Friday, 9 January 2009

Bus journey number...

The bus to Penang was, by comparison, luxurious. Big reclining seats, air conditioning, plenty of room, not too shabby, and the journey was relatively straight-forward. Scott and I met this older Malay couple on the bus, the husband had been in the army and had trained at Sandhurst. They offered us strange fruit and complained about the bus company's bad customer service.

We arrived in Penang, not exactly where we were expecting to arrive but there nonetheless, and headed to Georgetown where we were both staying. I hadn't been able to get a room at the hostel that Scott was in, so exchanged email with him, and made my way to the Hutton Lodge. This was a clean, comfortable place in a good area for food and exploring. This first night was spent with my dorm room mates, Dom and Neil, and we headed out for an amazing meal of dim sum just around the corner from the hostel.

A few beers and a chat later, and after hearing tales of Penang Hill from other guests, we resolved to head to bed and get up and see the view there the following day.

It's pretty easy to get buses to places just of Georgetown. We headed down to the local bus station and quickly figured out where we needed to go to get the bus - Malay people are incredibly helpful and friendly and most people speak very good English. We were shortly on the bus where Dom soon made friends with a group of school children and a local gentleman, almost all of whom shook our hands when leaving the bus. Penang Hill loomed into sight (slightly less spectacular than expected perhaps, but I was still giving it a chance) and we went to buy tickets for the train journey up the sheer hill. The train is painfully slow, they also pack it out like the Central Line at 6pm (bearing in mind everyone is standing and the train is at a 45 degree angle).

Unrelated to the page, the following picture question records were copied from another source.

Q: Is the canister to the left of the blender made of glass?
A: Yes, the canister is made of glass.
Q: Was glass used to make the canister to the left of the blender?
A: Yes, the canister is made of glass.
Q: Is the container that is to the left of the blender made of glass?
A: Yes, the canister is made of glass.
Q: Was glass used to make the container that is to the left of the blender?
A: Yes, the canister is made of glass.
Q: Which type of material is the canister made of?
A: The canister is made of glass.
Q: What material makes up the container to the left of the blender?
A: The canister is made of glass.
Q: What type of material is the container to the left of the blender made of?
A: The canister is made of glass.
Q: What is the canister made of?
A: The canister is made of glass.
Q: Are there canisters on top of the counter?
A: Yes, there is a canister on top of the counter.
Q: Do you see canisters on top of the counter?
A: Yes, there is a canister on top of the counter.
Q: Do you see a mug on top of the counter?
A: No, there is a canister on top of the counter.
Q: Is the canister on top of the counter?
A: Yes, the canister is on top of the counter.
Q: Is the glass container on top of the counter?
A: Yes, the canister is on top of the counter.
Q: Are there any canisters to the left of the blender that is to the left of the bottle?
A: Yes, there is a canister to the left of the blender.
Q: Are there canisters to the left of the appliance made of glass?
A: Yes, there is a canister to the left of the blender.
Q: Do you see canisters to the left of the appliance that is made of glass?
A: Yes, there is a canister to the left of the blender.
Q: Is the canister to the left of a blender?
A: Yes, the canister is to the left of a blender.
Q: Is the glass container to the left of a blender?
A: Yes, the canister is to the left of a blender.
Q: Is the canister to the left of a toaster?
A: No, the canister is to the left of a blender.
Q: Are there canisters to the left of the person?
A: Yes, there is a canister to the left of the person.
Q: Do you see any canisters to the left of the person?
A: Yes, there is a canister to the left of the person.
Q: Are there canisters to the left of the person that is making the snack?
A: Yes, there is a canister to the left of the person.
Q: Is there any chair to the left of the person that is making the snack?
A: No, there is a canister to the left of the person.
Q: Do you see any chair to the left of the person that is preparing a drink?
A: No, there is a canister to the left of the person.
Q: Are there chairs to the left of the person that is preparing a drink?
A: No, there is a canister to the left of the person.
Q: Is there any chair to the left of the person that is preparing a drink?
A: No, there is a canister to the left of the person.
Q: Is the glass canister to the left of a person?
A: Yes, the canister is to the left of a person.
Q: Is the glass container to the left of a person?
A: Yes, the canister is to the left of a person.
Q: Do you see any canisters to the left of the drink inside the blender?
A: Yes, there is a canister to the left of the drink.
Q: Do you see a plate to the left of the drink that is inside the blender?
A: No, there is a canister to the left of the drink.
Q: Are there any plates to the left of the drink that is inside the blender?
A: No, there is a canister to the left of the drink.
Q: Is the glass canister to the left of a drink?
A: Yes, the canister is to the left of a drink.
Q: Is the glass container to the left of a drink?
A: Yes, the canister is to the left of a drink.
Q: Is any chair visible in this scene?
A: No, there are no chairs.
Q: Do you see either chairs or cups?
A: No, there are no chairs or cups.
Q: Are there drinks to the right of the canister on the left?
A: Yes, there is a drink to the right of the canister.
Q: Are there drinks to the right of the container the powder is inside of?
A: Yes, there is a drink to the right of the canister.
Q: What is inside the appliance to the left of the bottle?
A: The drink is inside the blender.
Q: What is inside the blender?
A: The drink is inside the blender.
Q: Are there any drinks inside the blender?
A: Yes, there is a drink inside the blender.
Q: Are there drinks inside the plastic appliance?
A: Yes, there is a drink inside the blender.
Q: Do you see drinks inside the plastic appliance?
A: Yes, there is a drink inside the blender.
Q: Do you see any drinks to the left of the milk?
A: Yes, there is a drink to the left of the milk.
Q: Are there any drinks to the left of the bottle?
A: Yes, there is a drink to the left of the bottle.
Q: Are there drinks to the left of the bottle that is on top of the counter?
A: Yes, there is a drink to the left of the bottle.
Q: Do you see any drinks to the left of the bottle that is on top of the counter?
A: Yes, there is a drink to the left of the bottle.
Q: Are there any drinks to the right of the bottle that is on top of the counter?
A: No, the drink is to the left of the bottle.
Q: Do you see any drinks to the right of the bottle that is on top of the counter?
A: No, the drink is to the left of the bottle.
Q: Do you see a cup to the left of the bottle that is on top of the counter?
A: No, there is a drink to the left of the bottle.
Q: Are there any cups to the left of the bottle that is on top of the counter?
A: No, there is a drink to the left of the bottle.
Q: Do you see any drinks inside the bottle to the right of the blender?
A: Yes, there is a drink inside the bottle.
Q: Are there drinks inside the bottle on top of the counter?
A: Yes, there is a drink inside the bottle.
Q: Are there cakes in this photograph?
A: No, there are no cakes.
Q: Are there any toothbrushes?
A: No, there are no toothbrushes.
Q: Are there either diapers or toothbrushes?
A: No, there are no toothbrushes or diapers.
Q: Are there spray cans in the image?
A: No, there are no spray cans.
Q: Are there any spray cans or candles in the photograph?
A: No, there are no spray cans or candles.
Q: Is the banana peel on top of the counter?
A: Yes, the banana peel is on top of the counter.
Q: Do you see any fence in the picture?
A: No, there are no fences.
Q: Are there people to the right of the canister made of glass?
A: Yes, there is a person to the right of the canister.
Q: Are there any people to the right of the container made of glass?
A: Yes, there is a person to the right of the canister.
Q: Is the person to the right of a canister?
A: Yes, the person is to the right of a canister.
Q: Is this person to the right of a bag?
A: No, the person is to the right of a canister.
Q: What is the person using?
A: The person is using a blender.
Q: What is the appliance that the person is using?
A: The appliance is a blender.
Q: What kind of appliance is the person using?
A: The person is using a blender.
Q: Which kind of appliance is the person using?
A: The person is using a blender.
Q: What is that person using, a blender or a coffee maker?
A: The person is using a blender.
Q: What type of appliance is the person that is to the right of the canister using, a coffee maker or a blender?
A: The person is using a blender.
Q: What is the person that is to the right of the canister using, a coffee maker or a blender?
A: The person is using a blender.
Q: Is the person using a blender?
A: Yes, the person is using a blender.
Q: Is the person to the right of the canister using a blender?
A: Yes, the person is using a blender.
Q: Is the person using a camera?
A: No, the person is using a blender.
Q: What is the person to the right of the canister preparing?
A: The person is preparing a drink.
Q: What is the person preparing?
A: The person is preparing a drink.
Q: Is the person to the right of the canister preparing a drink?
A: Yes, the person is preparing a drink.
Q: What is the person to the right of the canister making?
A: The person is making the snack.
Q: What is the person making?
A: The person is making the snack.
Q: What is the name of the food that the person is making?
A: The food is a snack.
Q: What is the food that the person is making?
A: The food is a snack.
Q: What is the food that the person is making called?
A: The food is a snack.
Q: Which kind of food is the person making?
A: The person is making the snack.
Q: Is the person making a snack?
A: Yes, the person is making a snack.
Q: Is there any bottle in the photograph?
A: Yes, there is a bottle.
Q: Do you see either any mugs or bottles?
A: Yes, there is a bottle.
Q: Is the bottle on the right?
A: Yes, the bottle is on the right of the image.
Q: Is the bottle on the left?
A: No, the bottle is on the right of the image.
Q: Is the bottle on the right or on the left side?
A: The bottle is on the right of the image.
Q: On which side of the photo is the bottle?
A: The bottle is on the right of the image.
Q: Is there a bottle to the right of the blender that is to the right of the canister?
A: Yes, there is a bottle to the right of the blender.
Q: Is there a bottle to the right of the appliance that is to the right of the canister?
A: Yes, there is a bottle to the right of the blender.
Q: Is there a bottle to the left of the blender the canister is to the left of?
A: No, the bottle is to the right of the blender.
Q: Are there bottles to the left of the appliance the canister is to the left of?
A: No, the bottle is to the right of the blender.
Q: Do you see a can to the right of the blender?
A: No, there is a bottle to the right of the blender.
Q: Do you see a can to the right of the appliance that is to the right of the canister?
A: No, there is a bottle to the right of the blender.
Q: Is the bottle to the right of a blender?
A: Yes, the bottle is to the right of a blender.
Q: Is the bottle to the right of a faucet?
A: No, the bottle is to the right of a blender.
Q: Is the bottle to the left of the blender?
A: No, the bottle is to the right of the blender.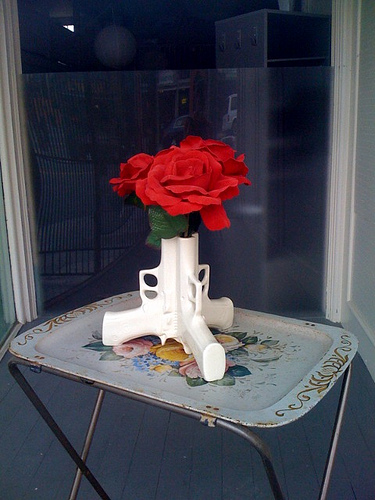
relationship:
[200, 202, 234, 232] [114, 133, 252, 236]
petal on flower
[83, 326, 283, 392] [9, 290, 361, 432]
image on tray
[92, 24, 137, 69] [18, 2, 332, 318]
light behind window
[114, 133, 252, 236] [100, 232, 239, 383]
flower in vase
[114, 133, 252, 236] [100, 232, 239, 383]
flower above vase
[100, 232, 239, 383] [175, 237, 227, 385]
vase shaped like gun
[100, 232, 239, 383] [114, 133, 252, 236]
vase below flower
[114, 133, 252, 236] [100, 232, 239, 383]
flower on vase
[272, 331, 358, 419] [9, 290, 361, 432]
design on tray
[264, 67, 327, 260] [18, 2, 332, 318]
shadow on window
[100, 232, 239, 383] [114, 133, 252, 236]
vase holding flower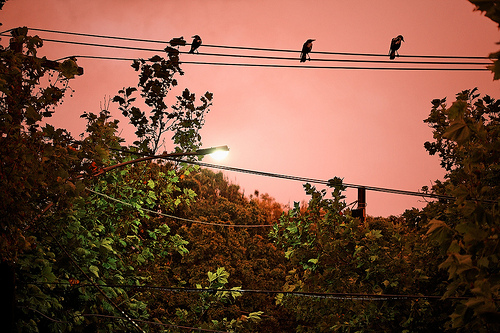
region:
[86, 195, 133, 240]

There is not much to see on the half hour journey to the top; it doesn't even seem like you're that high. However, the view from the top (700m above sea level) is great: full panoramic views over the whole of Georgetown, right over the river Prai and to the Prai River Bridge. There were also hundreds of Halloween-inspired spiders strung up in big webs above our heads, which actually fascinated me more than the view. After some wandering about and a couple of attacks by monkeys (Neil darn near lost a hand when a team of monkeys went for his cornetto) we headed down. Unfortunately I found the journey down even more boring than the one up; it felt like that part of a roller coaster when it's about to get really scary and fast, but it just never did.

We headed back to Penang and out for some food at the Red Garden night market, I had this amazing sweet and spicy soup with tuna called Laksa and some flat noodles with egg and seafood. The remainder of the evening was spent in the usual way: whiling away the time chatting with a bumper-sized bottle of Tiger. Marvellous stuff.